Added a n_missing parameter to casereader_create_filter_missing.
authorJohn Darrington <john@marilyn.intra>
Thu, 4 Sep 2008 12:08:52 +0000 (20:08 +0800)
committerJohn Darrington <john@marilyn.intra>
Thu, 4 Sep 2008 12:08:52 +0000 (20:08 +0800)
Also update all callers.  Thanks to Ben for reviewing this patch.

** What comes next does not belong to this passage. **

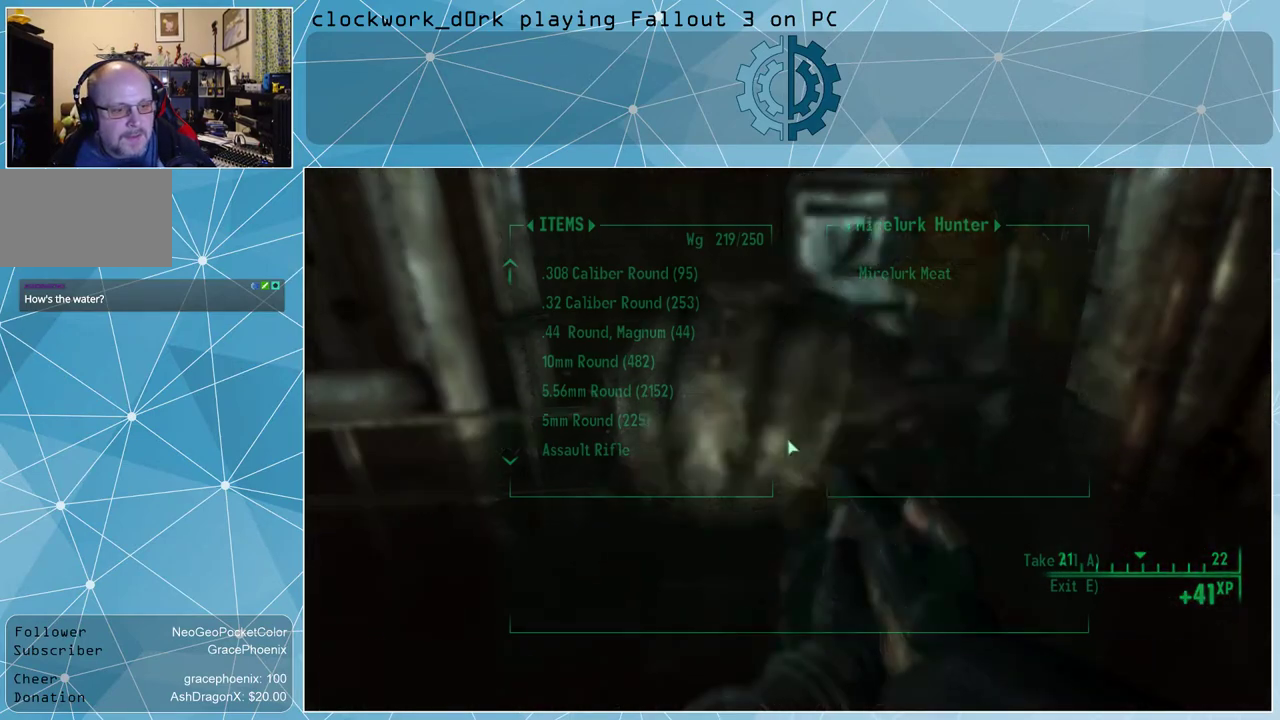
{"keys": [], "mouse": [], "events": []}
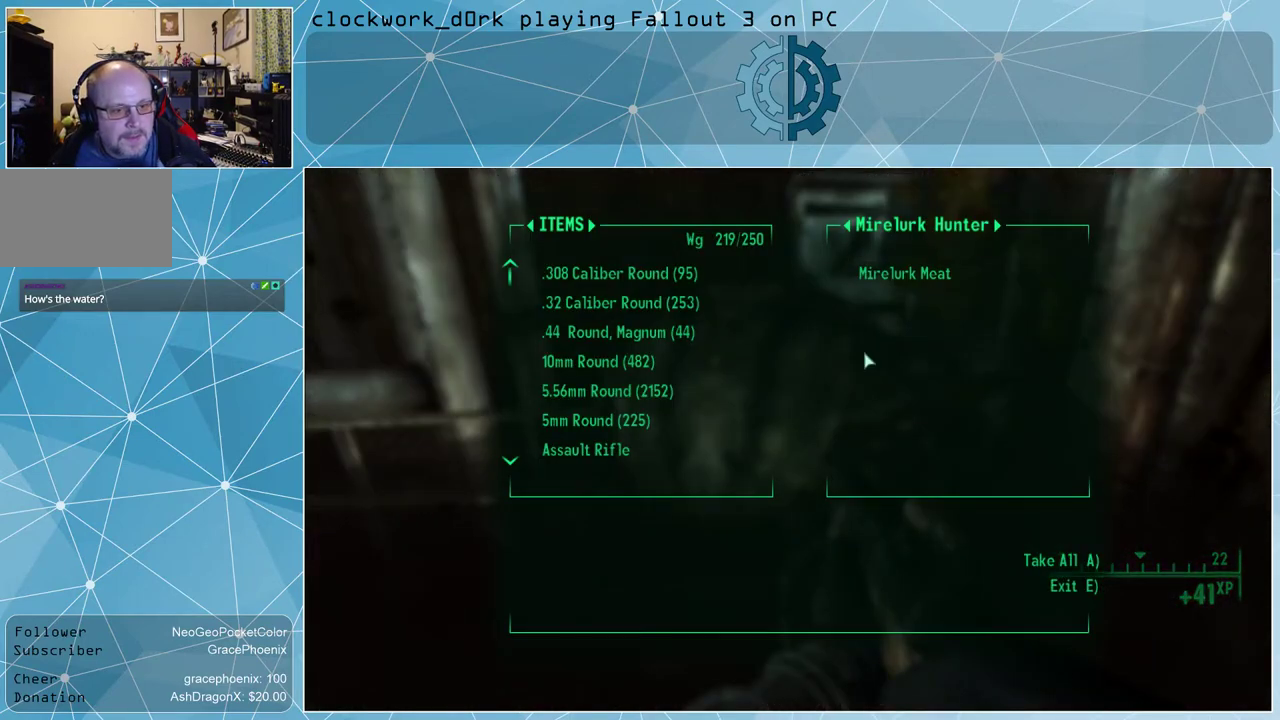
{"keys": [], "mouse": [], "events": []}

src/data/casereader-filter.c
src/data/casereader.h
src/language/stats/chisquare.c
src/language/stats/glm.q
src/language/stats/npar-summary.c
src/language/stats/npar.q
src/language/stats/oneway.q
src/language/stats/rank.q
src/language/stats/regression.q
src/language/stats/t-test.q

index 37e1dc85c828f1908fef2454f3ecad872b9a6d68..b4275254fa24db01a182a66bf5000c48646b001e 100644 (file)
@@ -245,6 +245,7 @@ struct casereader_filter_missing
     struct variable **vars;     /* Variables whose values to filter. */
     size_t var_cnt;             /* Number of variables. */
     enum mv_class class;        /* Types of missing values to filter. */
+    casenumber *n_missing;
   };
 
 static bool casereader_filter_missing_include (const struct ccase *, void *);
@@ -264,6 +265,9 @@ static bool casereader_filter_missing_destroy (void *);
    read or, if that never occurs, until the filtering casereader
    is destroyed.
 
+   If N_MISSING is non-null, then after reading, it will be filled
+   with the total number of dropped cases.
+
    After this function is called, READER must not ever again
    be referenced directly.  It will be destroyed automatically
    when the filtering casereader is destroyed. */
@@ -271,6 +275,7 @@ struct casereader *
 casereader_create_filter_missing (struct casereader *reader,
                                   const struct variable **vars, size_t var_cnt,
                                   enum mv_class class,
+                                 casenumber *n_missing,
                                   struct casewriter *exclude)
 {
   if (var_cnt > 0 && class != MV_NEVER)
@@ -279,6 +284,8 @@ casereader_create_filter_missing (struct casereader *reader,
       cfm->vars = xmemdup (vars, sizeof *vars * var_cnt);
       cfm->var_cnt = var_cnt;
       cfm->class = class;
+      cfm->n_missing = n_missing;
+      if (n_missing) *n_missing = 0;
       return casereader_create_filter_func (reader,
                                             casereader_filter_missing_include,
                                             casereader_filter_missing_destroy,
@@ -302,7 +309,11 @@ casereader_filter_missing_include (const struct ccase *c, void *cfm_)
       struct variable *var = cfm->vars[i];
       const union value *value = case_data (c, var);
       if (var_is_value_missing (var, value, cfm->class))
-        return false;
+       {
+         if ( cfm->n_missing )
+           (*cfm->n_missing)++;
+         return false;
+       }
     }
   return true;
 }
index ba65cb18e7cc7f7d9f54dce259a44e9774e10542..ffbd17323ffc32274c69ce8c41f7598170a08d16 100644 (file)
@@ -98,6 +98,7 @@ struct casereader *
 casereader_create_filter_missing (struct casereader *,
                                   const struct variable **vars, size_t var_cnt,
                                   enum mv_class,
+                                 casenumber *n_missing,
                                   struct casewriter *exclude);
 
 struct casereader *
index 158064dcf920b6f539017c57d2bb9203e2c90457..1b77230642c6fca4ac6362bb872404615e92d4be 100644 (file)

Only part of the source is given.